Auch der Impedanzabfall zu hohen Frequenzen kommt nicht vom Hochtöner, sondern durch die Beschaltung der Chassis (s.u.).
Sonstige Messungen:
Bei Bassreflexboxen ist immer auch interessant, wie wenig unerwünschter Schall aus dem Bassreflexrohr kommt. Das misst man am einfachsten in der Ebene des äußeren Rohrendes:
-> ohne Weiche (rote Kurve) sieht man eine Rohrresonanz bei 950 Hz (-5.5 dB)

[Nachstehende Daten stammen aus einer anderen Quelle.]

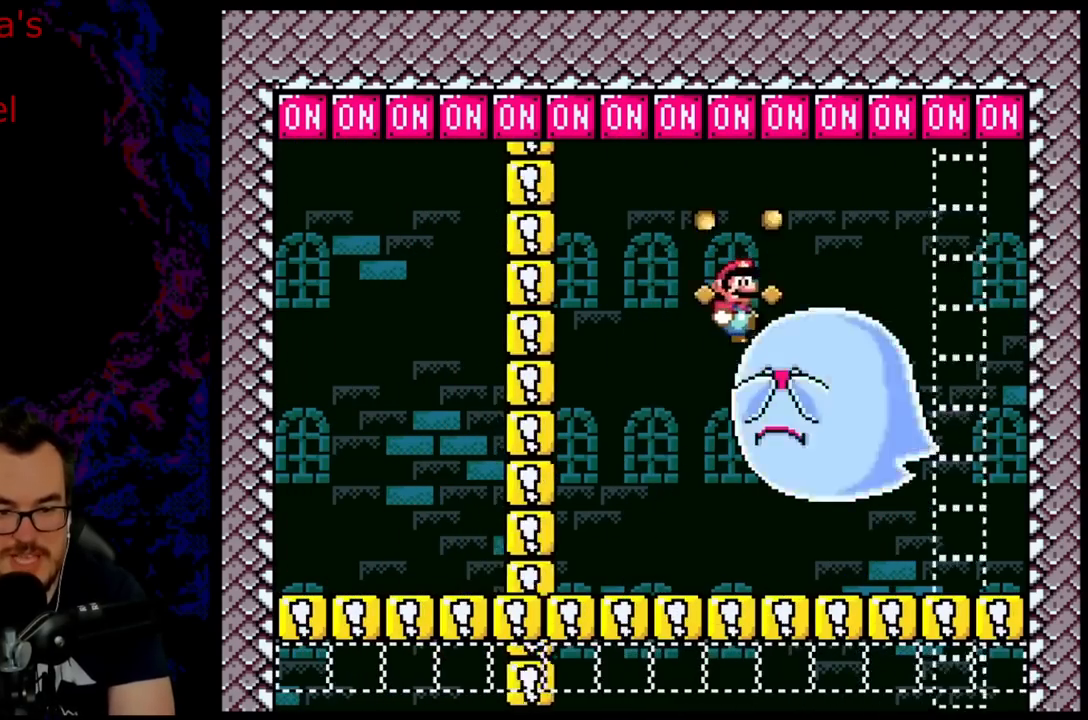
{"buttons": ["Y", "DPAD_LEFT"], "events": [[33, "B", "up"], [83, "DPAD_UP", "up"], [300, "DPAD_LEFT", "down"], [300, "DPAD_RIGHT", "up"]]}
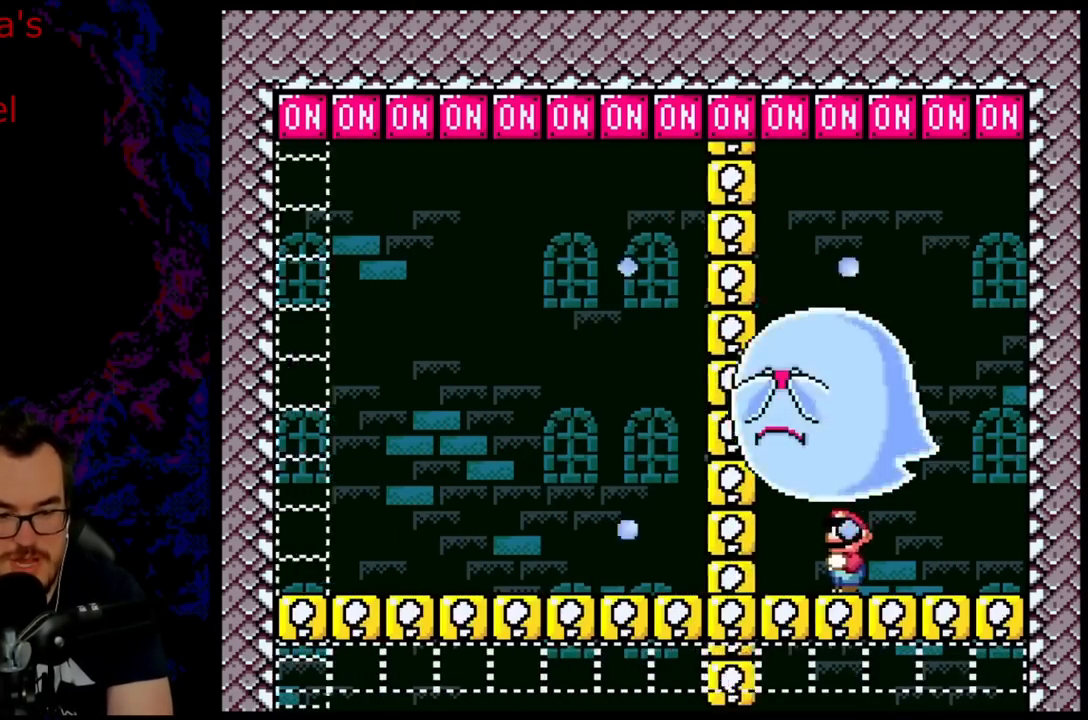
{"buttons": ["Y", "DPAD_LEFT"], "events": []}
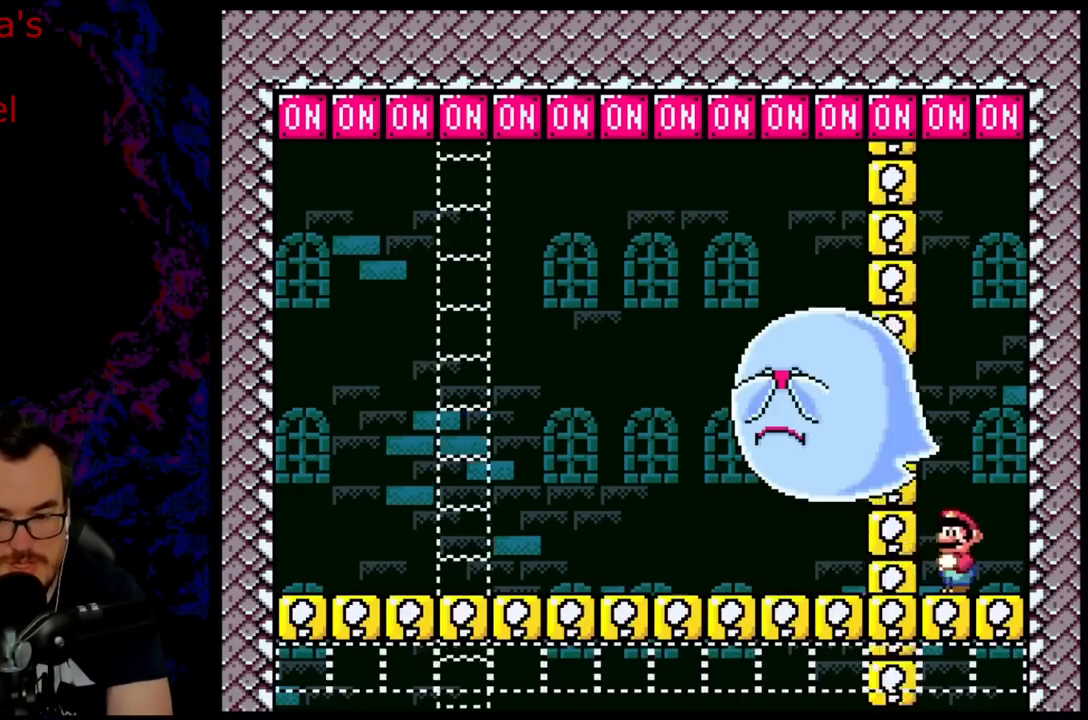
{"buttons": ["Y", "DPAD_LEFT"], "events": [[17, "DPAD_DOWN", "down"], [350, "DPAD_DOWN", "up"]]}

-> mit Weiche (schwarze Kurve) ist die Rohrresonanz ca. 19 dB kleiner als das Maximum bei der Abstimmfrequenz
Besonders interessant ist immer auch der Spannungsverlauf an den Chassis - leider wird dieser Verlauf so gut wie nie irgendwo abgedruckt obwohl man so relativ leicht (ohne kalibriertes Messmikrofon und eine reflexionsarme Umgebung) überprüfen könnte, ob die Weiche richtig/wie gewünscht funktioniert:
-> am Tieftöner gibt es um 130 Hz einen "Spannungsüberschuss" von 3 dB, der aus der Interaktion zwischen Chassis und Weiche kommt und das Impedanzminimum um 140 Hz von 4.66 Ohm beschert
- bis 700 Hz beträgt der Spannungsabfall am Tieftöner nur ca. 4 dB/Oktave
-> der Mitteltöner wird bis hinunter zu 125 Hz nur 5 dB entlastet; um 4.5 kHz wird die Membranresonanz weggesaugt
-> der Hochtöner fällt von 20 bis 3 kHz um 8 dB ab, erst unterhalb von 1.8 kHz wird der Abfall deutlich steiler
Wichtig ist natürlich nicht nur der Spannungsverlauf, sondern die Summe aus Spannungsverlauf und Frequenzgang. Das kann man am einfachsten im Nahfeld der Chassis messen:
-> es werden die obigen Erkenntnisse (Messung am Hörplatz, 4. Messung von oben) bestätigt
Modifikation der Prototypweiche:
Nach ersten Impedanzmessungen entspann sich im internen HSB-Forum eine Diskussion, ob denn die zu hohen Frequenzen hin abfallende Impedanz kritisch wäre und wie man sie ggf. entschärfen könnte.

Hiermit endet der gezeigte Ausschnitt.